We get in on the fun, and after dancing and trying to sing along we cool down with a stroll over to nearby Mile-End, home of many of the city’s best restaurants and bars.
After a quick break (square dancing is surprisingly tiring), we come across Kem Coba, a Vietnamese ice cream shop with queues down the block.
Typically I wouldn’t wait in a line this long, but It’s absolutely worth it!
Montreal is such a colourful city. It’s inspired me to download The Apprenticeship of Duddy Kravitz by Montreal’s favourite author, Mordecai Richler (one definite perk of reading digitally: you can download what you want, when you want it—all you need is wifi!). The book, which takes place in during the 1940s and focuses on issues of race, religion and class, is a must read for fans of Richler’s work.
For dinner we check out one of Montreal’s buzziest new restaurants, Le Majestique, for some finely crafted cocktails and beautifully prepared seafood dishes. Yuna wants to show me a quote she highlighted from Love, Style, Life so out comes the eReader. If you’re interested in fashion or creativity, I highly recommend it—it’s her second time reading it.
Day Two: Yuna rises early, making use of our beautiful veranda to read some of Lena Dunham’s new book Is It Evil Not to Care? as the morning sun rises. The world really does need more hammocks.
For breakfast we hit Le Vieux Velo, for what is described as “delicious hipster brunch” by a friendly local the day before.
After a nice, relaxing start of the day, a hike up Mount Royal is in order. Located immediately west of the downtown core, the mountain (really more of a hill…) is the place to be on weekends for people watching and good vibes. Halfway up we come across a group of LARPers (live action role players) mid melee.
Sundays in Montreal is when the Guerriers de la Montagne (The Knights and Warriors of Mount Royal) come out to battle—and it’s an amazing sight. Not only is there great dedication to looking the part, but some seriously impressive swordsmanship as well.
After ascending 10 more minutes, things get quieter. The perfect opportunity to enjoy nature—and a good read.

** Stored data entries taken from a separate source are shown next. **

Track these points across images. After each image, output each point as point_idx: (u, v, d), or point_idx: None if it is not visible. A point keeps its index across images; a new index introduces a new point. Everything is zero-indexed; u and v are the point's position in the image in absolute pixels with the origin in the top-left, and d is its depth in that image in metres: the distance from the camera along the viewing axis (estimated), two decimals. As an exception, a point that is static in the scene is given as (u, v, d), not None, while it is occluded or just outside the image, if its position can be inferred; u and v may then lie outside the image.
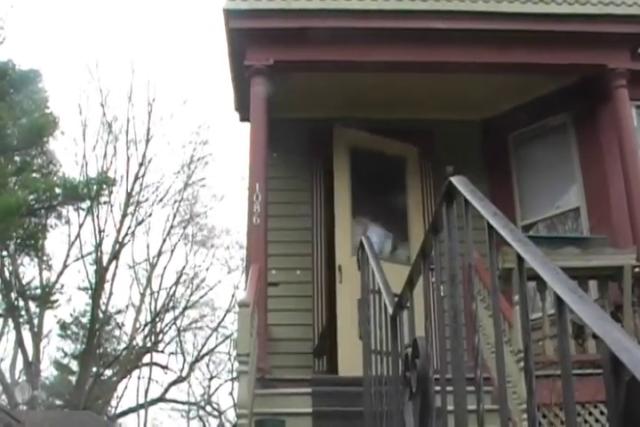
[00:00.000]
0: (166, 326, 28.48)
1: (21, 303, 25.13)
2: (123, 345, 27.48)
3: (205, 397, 30.93)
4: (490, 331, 6.64)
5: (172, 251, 28.11)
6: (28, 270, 25.58)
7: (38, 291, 24.86)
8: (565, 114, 9.49)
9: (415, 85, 9.27)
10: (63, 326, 27.22)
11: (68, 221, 25.16)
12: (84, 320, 26.34)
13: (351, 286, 7.88)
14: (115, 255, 25.45)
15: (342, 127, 8.99)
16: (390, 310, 3.64)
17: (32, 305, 25.49)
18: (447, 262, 2.77)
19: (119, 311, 27.35)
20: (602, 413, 6.64)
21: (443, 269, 2.92)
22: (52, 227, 24.05)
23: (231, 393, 28.58)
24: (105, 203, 25.10)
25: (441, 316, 3.03)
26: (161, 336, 28.28)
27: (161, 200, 27.30)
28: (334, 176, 8.65)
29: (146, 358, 27.92)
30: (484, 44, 8.41)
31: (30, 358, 25.09)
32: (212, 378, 31.14)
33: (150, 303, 27.85)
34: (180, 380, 29.30)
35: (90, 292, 25.31)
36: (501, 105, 9.71)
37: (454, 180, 2.67)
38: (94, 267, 25.28)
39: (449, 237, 2.75)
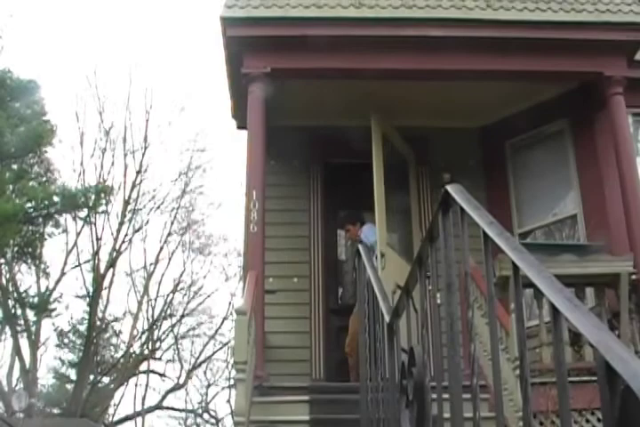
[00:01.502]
0: (163, 333, 28.45)
1: (19, 311, 25.08)
2: (120, 353, 27.43)
3: (203, 404, 30.88)
4: (486, 338, 6.63)
5: (170, 258, 28.09)
6: (26, 278, 25.57)
7: (36, 299, 24.81)
8: (562, 121, 9.50)
9: (412, 93, 9.28)
10: (60, 335, 27.18)
11: (65, 230, 25.13)
12: (82, 328, 26.30)
13: (391, 272, 7.90)
14: (112, 263, 25.41)
15: (378, 115, 8.97)
16: (387, 318, 3.64)
17: (29, 313, 25.44)
18: (444, 270, 2.77)
19: (116, 319, 27.31)
20: (599, 420, 6.63)
21: (439, 277, 2.92)
22: (49, 235, 24.03)
23: (229, 401, 28.52)
24: (103, 212, 25.08)
25: (437, 324, 3.03)
26: (158, 344, 28.25)
27: (158, 208, 27.29)
28: (374, 161, 8.58)
29: (143, 366, 27.88)
30: (480, 52, 8.43)
31: (27, 366, 25.03)
32: (209, 386, 31.09)
33: (147, 311, 27.81)
34: (177, 387, 29.24)
35: (87, 299, 25.28)
36: (498, 112, 9.72)
37: (450, 188, 2.67)
38: (92, 274, 25.25)
39: (445, 245, 2.75)
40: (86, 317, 25.48)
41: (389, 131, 9.22)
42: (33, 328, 25.63)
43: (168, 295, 28.13)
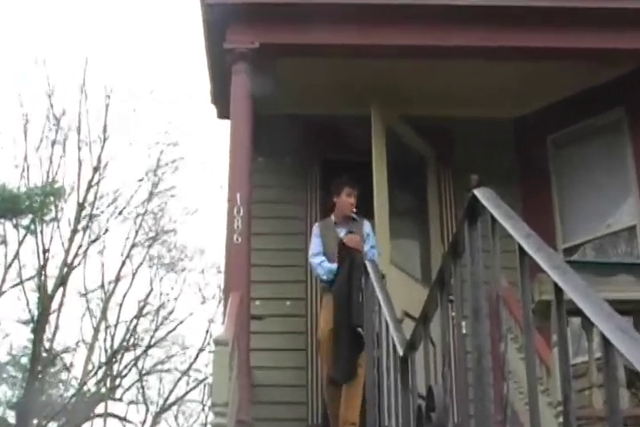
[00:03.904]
0: (125, 368, 28.41)
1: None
2: (71, 391, 27.42)
3: (173, 456, 30.87)
4: (523, 378, 6.63)
5: (134, 275, 28.07)
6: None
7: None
8: (618, 110, 9.50)
9: (433, 75, 9.30)
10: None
11: (4, 240, 25.13)
12: (24, 360, 26.27)
13: (397, 297, 7.89)
14: (62, 281, 25.39)
15: (380, 106, 8.99)
16: (400, 351, 3.65)
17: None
18: (470, 293, 2.78)
19: (67, 350, 27.29)
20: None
21: (465, 302, 2.93)
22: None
23: (205, 452, 28.51)
24: (52, 219, 25.05)
25: (462, 359, 3.04)
26: (118, 381, 28.21)
27: (120, 213, 27.29)
28: (374, 160, 8.62)
29: (100, 408, 27.86)
30: (517, 25, 8.44)
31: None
32: (181, 433, 31.08)
33: (106, 340, 27.79)
34: (141, 435, 29.23)
35: (31, 325, 25.26)
36: (539, 99, 9.73)
37: (479, 193, 2.69)
38: (37, 295, 25.23)
39: (472, 262, 2.76)
40: (30, 346, 25.46)
41: (396, 122, 9.23)
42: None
43: (131, 321, 28.12)
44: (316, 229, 8.19)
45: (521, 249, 2.39)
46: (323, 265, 7.77)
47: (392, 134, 9.07)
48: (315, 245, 7.99)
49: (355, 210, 8.13)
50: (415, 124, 9.45)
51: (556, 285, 2.15)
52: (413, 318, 6.13)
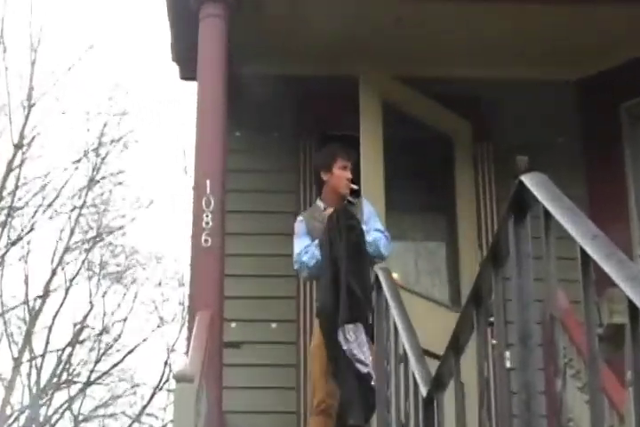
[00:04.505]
0: (56, 412, 28.44)
1: None
2: (-16, 444, 27.51)
3: None
4: (587, 425, 6.65)
5: (68, 289, 28.08)
6: None
7: None
8: None
9: (466, 23, 9.30)
10: None
11: None
12: None
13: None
14: (-27, 296, 25.46)
15: (372, 73, 9.02)
16: (423, 390, 3.67)
17: None
18: (516, 313, 2.79)
19: (-21, 388, 27.36)
20: None
21: (509, 325, 2.94)
22: None
23: None
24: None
25: (505, 401, 3.05)
26: (47, 429, 28.28)
27: (50, 206, 27.30)
28: (362, 148, 8.66)
29: (23, 466, 27.94)
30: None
31: None
32: None
33: (30, 375, 27.82)
34: None
35: None
36: (610, 55, 9.73)
37: (528, 179, 2.70)
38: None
39: (519, 273, 2.77)
40: None
41: (400, 88, 9.24)
42: None
43: (64, 350, 28.14)
44: (298, 225, 7.95)
45: (584, 254, 2.39)
46: (310, 253, 7.61)
47: (391, 105, 9.08)
48: (299, 246, 7.77)
49: (355, 187, 8.01)
50: (443, 88, 9.45)
51: (631, 302, 2.15)
52: (432, 354, 6.01)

Back at the base of the mountain, the Tam-Tams (an informal name for the weekly free festival around the George-Étienne Cartier Monument in Mount Royal Park in Montreal) are in full effect. Drums circles are everywhere—all playing to their own rhythms. The effect is hypnotic. People laugh and dance and picnic all around us. The high point of our trip so far.
With picnics on our mind, we head to Dinette Triple Crown, a tiny barbeque restaurant near where we are staying that makes up for its lack of in-restaurant seating by packing a wicker basket for customers (complete with tablecloths and all of the fixin’s), and sending them to the city park across the street to eat.
It’s a booklovers dream! Great food, great weather and an entire library of books in hand. For me, it’s You May Also Like by Tom Vanderbilt, a brilliant book about why we like the things we like, and what it says about us.
Shall we get another coffee? I think we shall. We decide on GAB on Rue St. Laurent, a hub for students and freelancers that lets you pay by the hour to use their workspace and computers. Naturally it’s the perfect place to get in some reading (academic or otherwise).
They even have little study stations.
Day Three: After saying goodbye to our beautiful apartment, we hop in a cab and head to Mile-End for bagels.
Obviously we have to visit Fairmont Bagel before leaving—when it comes to Montreal-style bagels there’s really no competition.
With an extra 30 minutes to go until we’re picked up, we check out one more café, Arts Coffee. It’s my favourite one yet! With its creative vibe and terrific selection of reading materials (books, magazines, newspapers, you name it), it’s a place you can stay for hours.
Sadly, we’ve run out of time. Our ride shows up and we get ready to read for another 6 hours on the way home. We’ve just gotten into the car, but we’re already planning our next visit.